WHAT YOU WILL DO: Convert the lines of all the items below into a single numbered list, omitting blank lines. Leave the pictures out of the list.

Segment Start: DATA PROVIDED

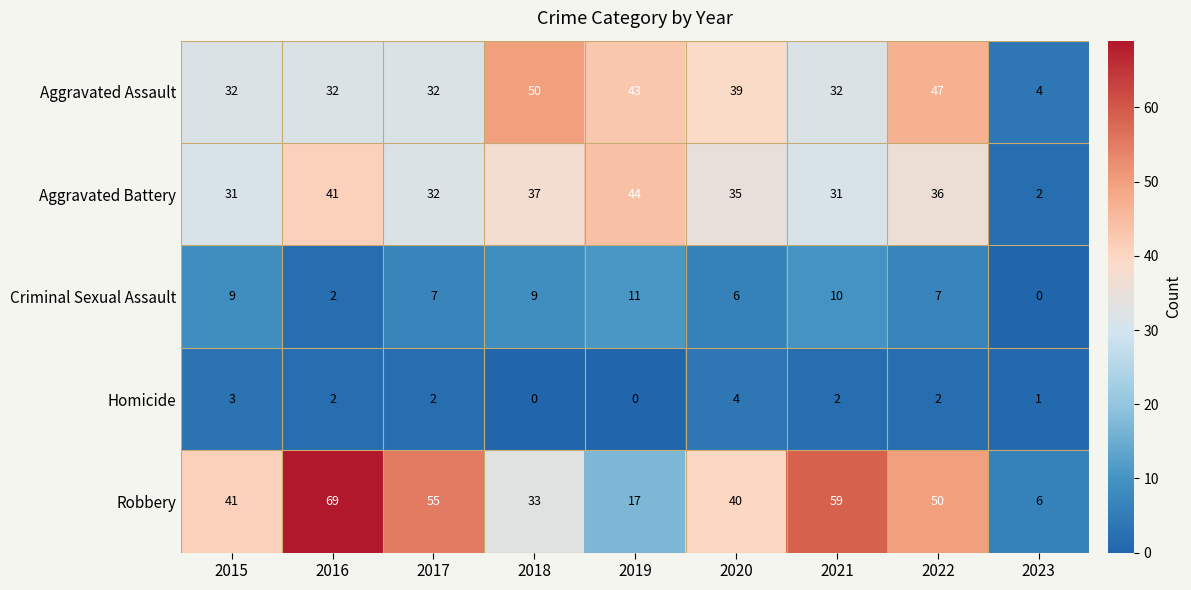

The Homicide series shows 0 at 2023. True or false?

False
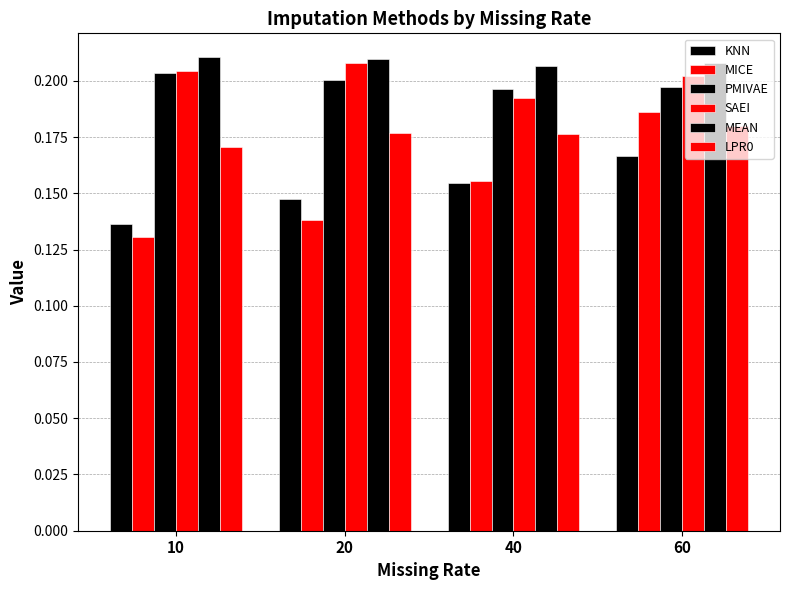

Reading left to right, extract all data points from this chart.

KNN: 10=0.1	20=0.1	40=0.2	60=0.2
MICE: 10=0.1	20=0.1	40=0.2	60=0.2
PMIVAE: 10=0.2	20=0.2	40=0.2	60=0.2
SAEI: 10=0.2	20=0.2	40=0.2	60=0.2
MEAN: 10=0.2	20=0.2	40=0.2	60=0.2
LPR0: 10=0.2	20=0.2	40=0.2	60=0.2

Segment End: DATA PROVIDED

YOUR RESPONSE:
1. The Homicide series shows 0 at 2023. True or false?
2. False
3. Reading left to right, extract all data points from this chart.
4. KNN: 10=0.1	20=0.1	40=0.2	60=0.2
5. MICE: 10=0.1	20=0.1	40=0.2	60=0.2
6. PMIVAE: 10=0.2	20=0.2	40=0.2	60=0.2
7. SAEI: 10=0.2	20=0.2	40=0.2	60=0.2
8. MEAN: 10=0.2	20=0.2	40=0.2	60=0.2
9. LPR0: 10=0.2	20=0.2	40=0.2	60=0.2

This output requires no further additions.